#### WHAT YOU HAVE TO DO
Beneath this instruction is a listing; print exactly the lines in it starting at the line that contains "10: (843, 679)" and going through the line that contains "27: (927, 563)".

[Start of Attachment]

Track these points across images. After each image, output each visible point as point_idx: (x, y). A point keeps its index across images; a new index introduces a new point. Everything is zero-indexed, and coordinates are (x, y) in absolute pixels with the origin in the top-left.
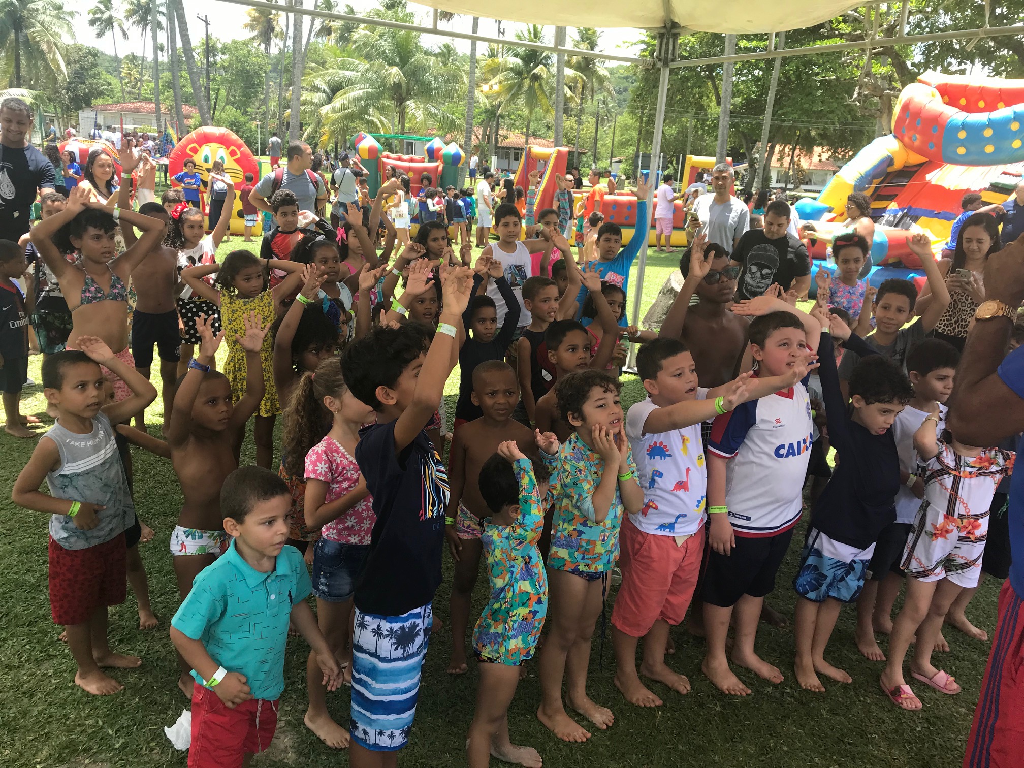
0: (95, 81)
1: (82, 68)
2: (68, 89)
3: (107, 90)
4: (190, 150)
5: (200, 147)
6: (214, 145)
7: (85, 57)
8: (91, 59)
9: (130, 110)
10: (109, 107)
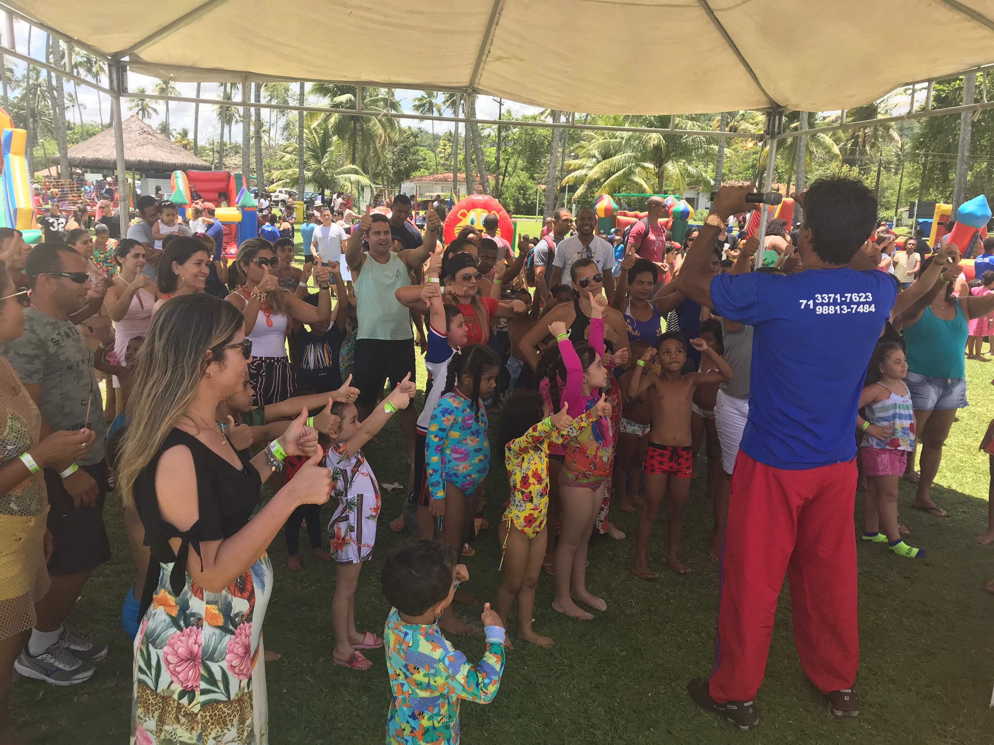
0: (414, 157)
1: (405, 147)
2: (394, 165)
3: (422, 164)
4: (461, 215)
5: (468, 212)
6: (479, 210)
7: (408, 138)
8: (412, 139)
9: (441, 180)
10: (424, 178)
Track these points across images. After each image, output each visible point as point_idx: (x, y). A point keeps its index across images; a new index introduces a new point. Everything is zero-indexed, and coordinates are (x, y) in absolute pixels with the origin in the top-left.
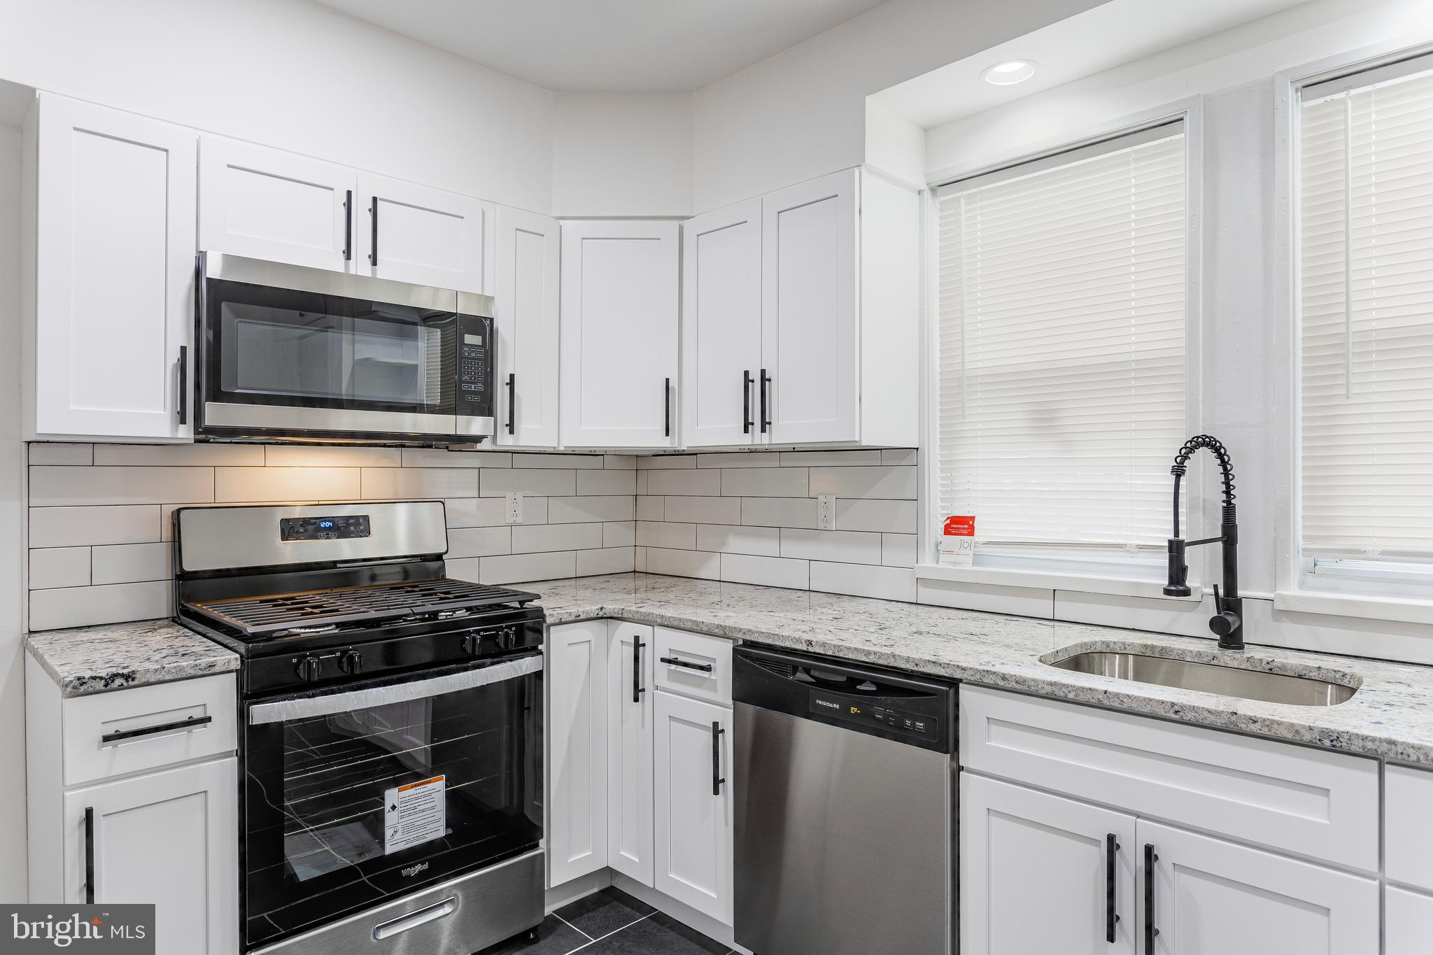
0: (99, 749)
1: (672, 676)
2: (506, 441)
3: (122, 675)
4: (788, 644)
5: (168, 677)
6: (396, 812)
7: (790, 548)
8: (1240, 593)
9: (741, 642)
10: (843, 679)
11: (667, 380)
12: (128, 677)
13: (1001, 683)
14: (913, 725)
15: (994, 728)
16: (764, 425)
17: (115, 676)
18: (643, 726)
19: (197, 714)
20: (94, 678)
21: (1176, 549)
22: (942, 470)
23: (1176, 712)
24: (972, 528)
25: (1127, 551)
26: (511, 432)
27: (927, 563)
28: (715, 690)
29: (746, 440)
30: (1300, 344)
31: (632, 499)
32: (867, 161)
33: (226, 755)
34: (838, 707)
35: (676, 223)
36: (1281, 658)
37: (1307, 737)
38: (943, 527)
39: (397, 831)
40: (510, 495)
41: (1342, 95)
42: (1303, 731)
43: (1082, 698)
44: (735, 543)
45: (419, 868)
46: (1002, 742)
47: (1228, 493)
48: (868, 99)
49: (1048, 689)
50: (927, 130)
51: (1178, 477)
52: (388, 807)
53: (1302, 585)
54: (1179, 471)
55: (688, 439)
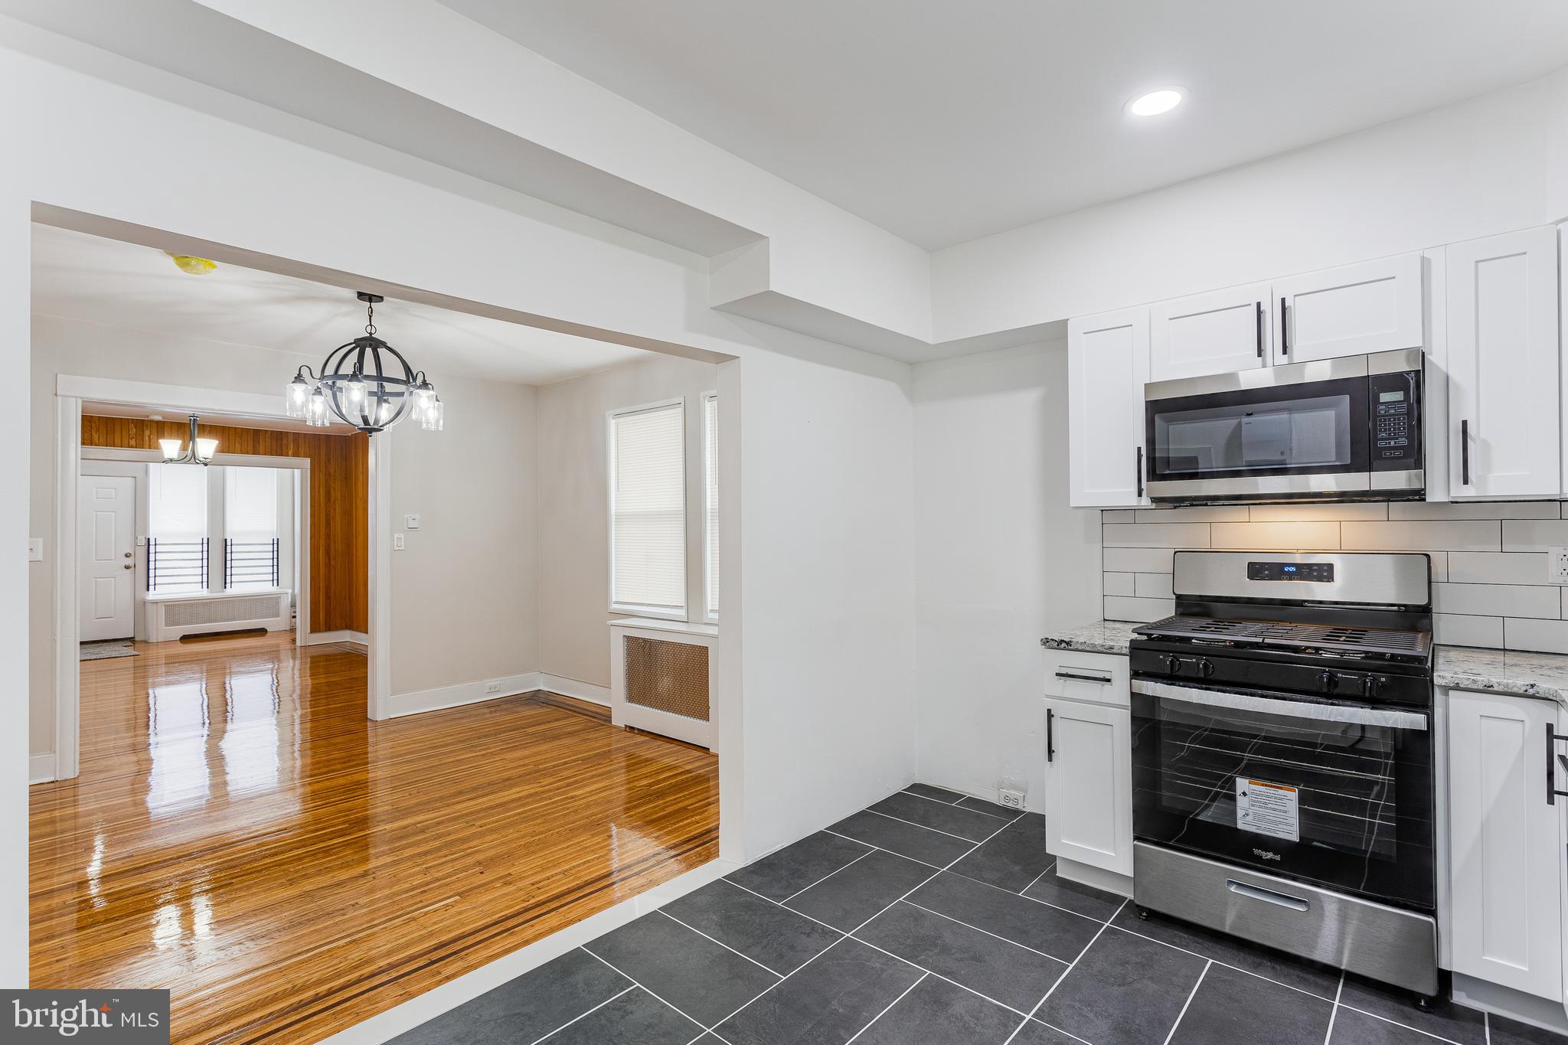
0: (1054, 679)
2: (1464, 492)
3: (1065, 642)
6: (1246, 798)
12: (1068, 643)
17: (1061, 641)
20: (1053, 640)
26: (1466, 482)
33: (1121, 707)
39: (1248, 815)
40: (1555, 551)
45: (1270, 855)
52: (1239, 791)
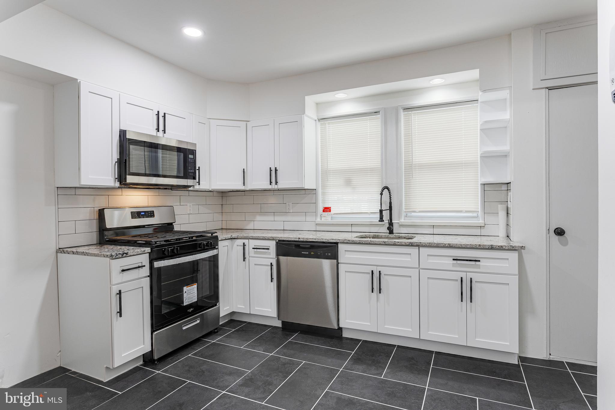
0: (120, 274)
1: (255, 253)
2: (197, 187)
4: (293, 240)
5: (135, 254)
6: (186, 293)
7: (277, 218)
8: (393, 222)
9: (277, 241)
10: (309, 246)
11: (244, 169)
12: (127, 253)
13: (348, 242)
14: (328, 254)
15: (346, 252)
16: (276, 183)
17: (124, 253)
18: (245, 268)
19: (140, 265)
20: (119, 254)
21: (381, 211)
22: (322, 195)
23: (384, 243)
24: (330, 210)
25: (368, 214)
26: (199, 184)
27: (318, 219)
28: (270, 255)
29: (270, 187)
30: (403, 166)
31: (221, 205)
32: (306, 113)
33: (146, 277)
34: (308, 253)
35: (245, 123)
36: (401, 235)
37: (407, 244)
38: (322, 210)
39: (186, 299)
40: (188, 204)
41: (411, 112)
42: (407, 243)
43: (366, 242)
44: (258, 218)
45: (191, 310)
46: (349, 255)
47: (390, 199)
48: (306, 97)
49: (359, 242)
50: (317, 104)
51: (381, 195)
52: (184, 292)
53: (404, 220)
54: (381, 194)
55: (249, 186)
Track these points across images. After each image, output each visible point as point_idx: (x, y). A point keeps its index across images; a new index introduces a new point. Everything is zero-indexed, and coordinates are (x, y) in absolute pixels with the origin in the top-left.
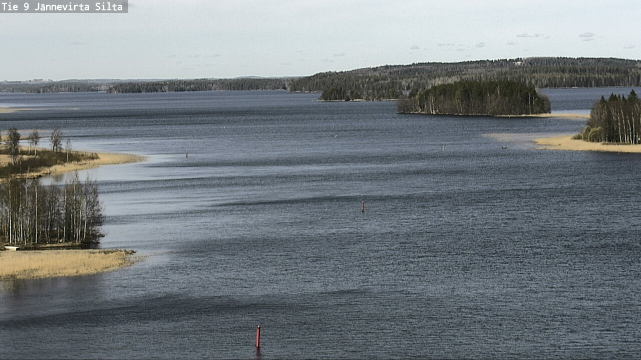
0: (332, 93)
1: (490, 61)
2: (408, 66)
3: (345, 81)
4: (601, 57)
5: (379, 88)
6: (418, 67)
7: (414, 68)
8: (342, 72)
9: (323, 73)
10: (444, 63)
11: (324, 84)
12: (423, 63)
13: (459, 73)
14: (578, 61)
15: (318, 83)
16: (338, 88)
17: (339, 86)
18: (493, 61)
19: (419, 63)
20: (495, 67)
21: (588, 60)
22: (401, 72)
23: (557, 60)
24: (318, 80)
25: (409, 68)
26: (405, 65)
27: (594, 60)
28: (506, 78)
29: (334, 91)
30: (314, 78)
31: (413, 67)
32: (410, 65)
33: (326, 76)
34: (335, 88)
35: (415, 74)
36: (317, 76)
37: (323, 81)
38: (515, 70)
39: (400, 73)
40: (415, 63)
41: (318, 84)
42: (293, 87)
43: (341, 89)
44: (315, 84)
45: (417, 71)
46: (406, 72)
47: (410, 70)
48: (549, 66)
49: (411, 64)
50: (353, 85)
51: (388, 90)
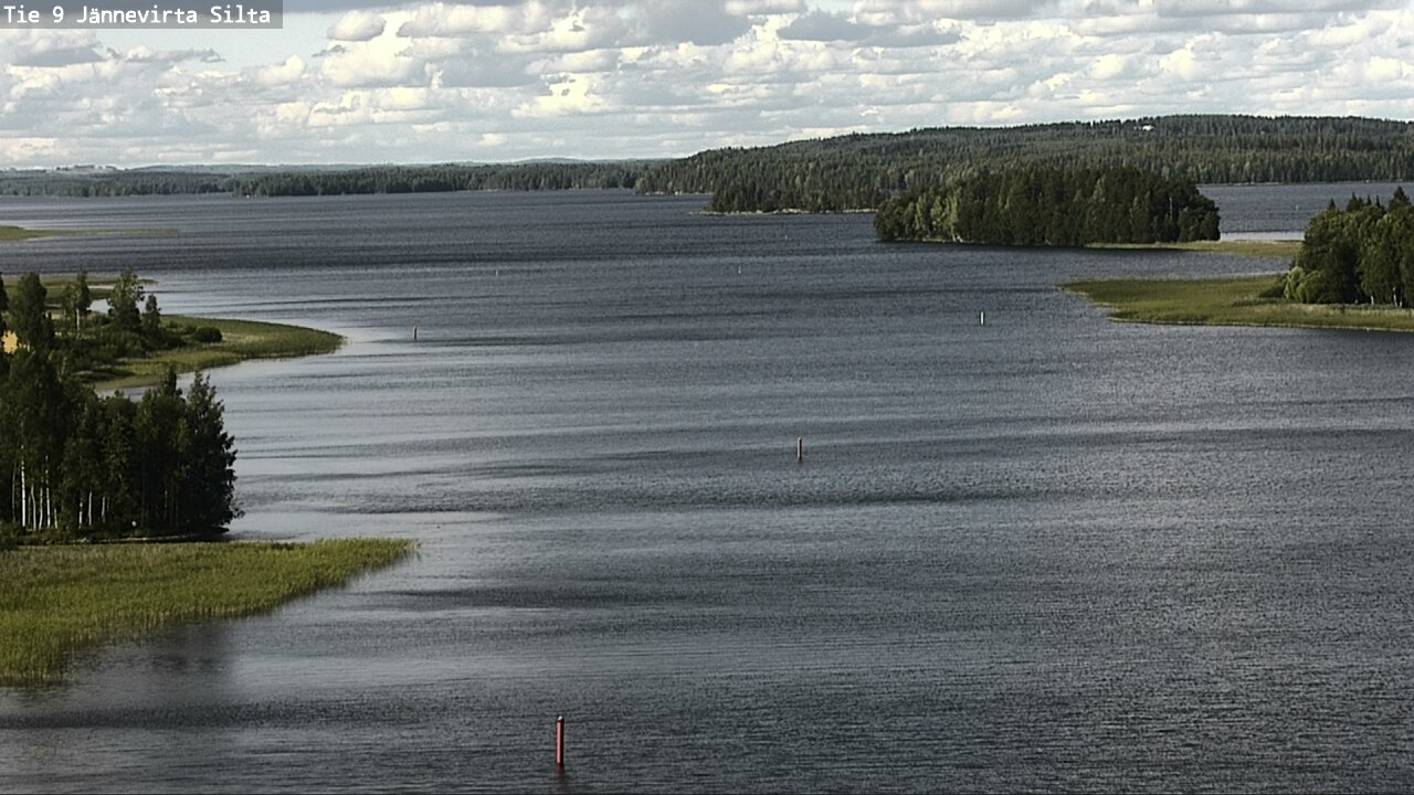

[End of Attachment]

#### EXERCISE OUTPUT
10: (843, 679)
11: (667, 380)
12: (128, 677)
13: (1001, 683)
14: (913, 725)
15: (994, 728)
16: (764, 425)
17: (115, 676)
18: (643, 726)
19: (197, 714)
20: (94, 678)
21: (1176, 549)
22: (942, 470)
23: (1176, 712)
24: (972, 528)
25: (1127, 551)
26: (511, 432)
27: (927, 563)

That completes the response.